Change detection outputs
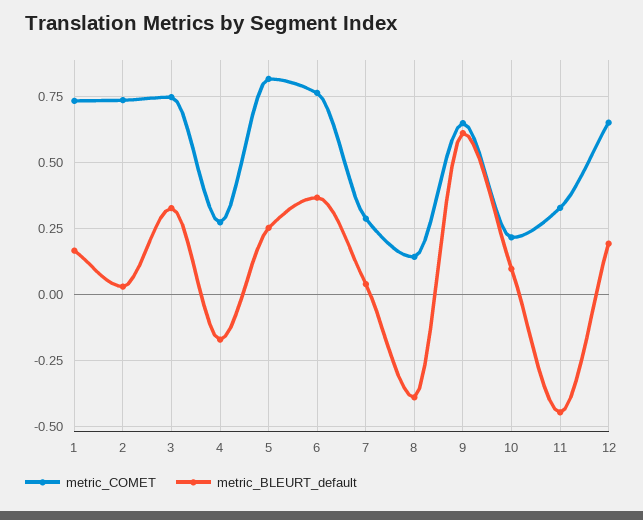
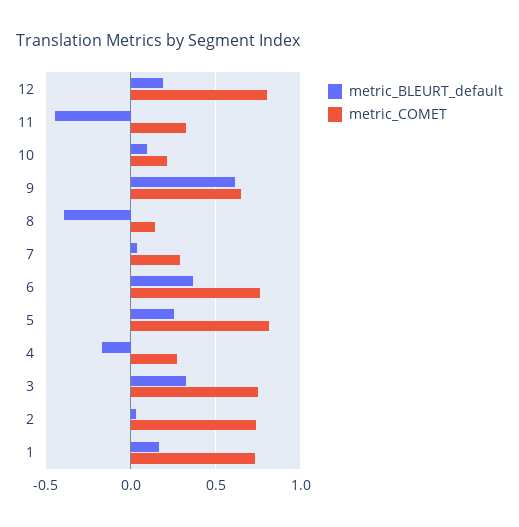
  {
    "metric_COMET": {
      "1": 0.725,
      "2": 0.725,
      "3": 0.75,
      "4": 0.275,
      "5": 0.825,
      "6": 0.775,
      "7": 0.275,
      "8": 0.15,
      "9": 0.65,
      "10": 0.225,
      "11": 0.325,
-     "12": 0.65
+     "12": 0.8
    },
    "metric_BLEURT_default": {
      "1": 0.175,
      "2": 0.025,
      "3": 0.325,
      "4": -0.175,
      "5": 0.25,
      "6": 0.375,
      "7": 0.05,
      "8": -0.4,
      "9": 0.6,
      "10": 0.1,
      "11": -0.45,
      "12": 0.2
    }
  }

Work required: Reproduce every entry above exactly, and omit the pictures.

Written reply:
  {
    "metric_COMET": {
      "1": 0.725,
      "2": 0.725,
      "3": 0.75,
      "4": 0.275,
      "5": 0.825,
      "6": 0.775,
      "7": 0.275,
      "8": 0.15,
      "9": 0.65,
      "10": 0.225,
      "11": 0.325,
-     "12": 0.65
+     "12": 0.8
    },
    "metric_BLEURT_default": {
      "1": 0.175,
      "2": 0.025,
      "3": 0.325,
      "4": -0.175,
      "5": 0.25,
      "6": 0.375,
      "7": 0.05,
      "8": -0.4,
      "9": 0.6,
      "10": 0.1,
      "11": -0.45,
      "12": 0.2
    }
  }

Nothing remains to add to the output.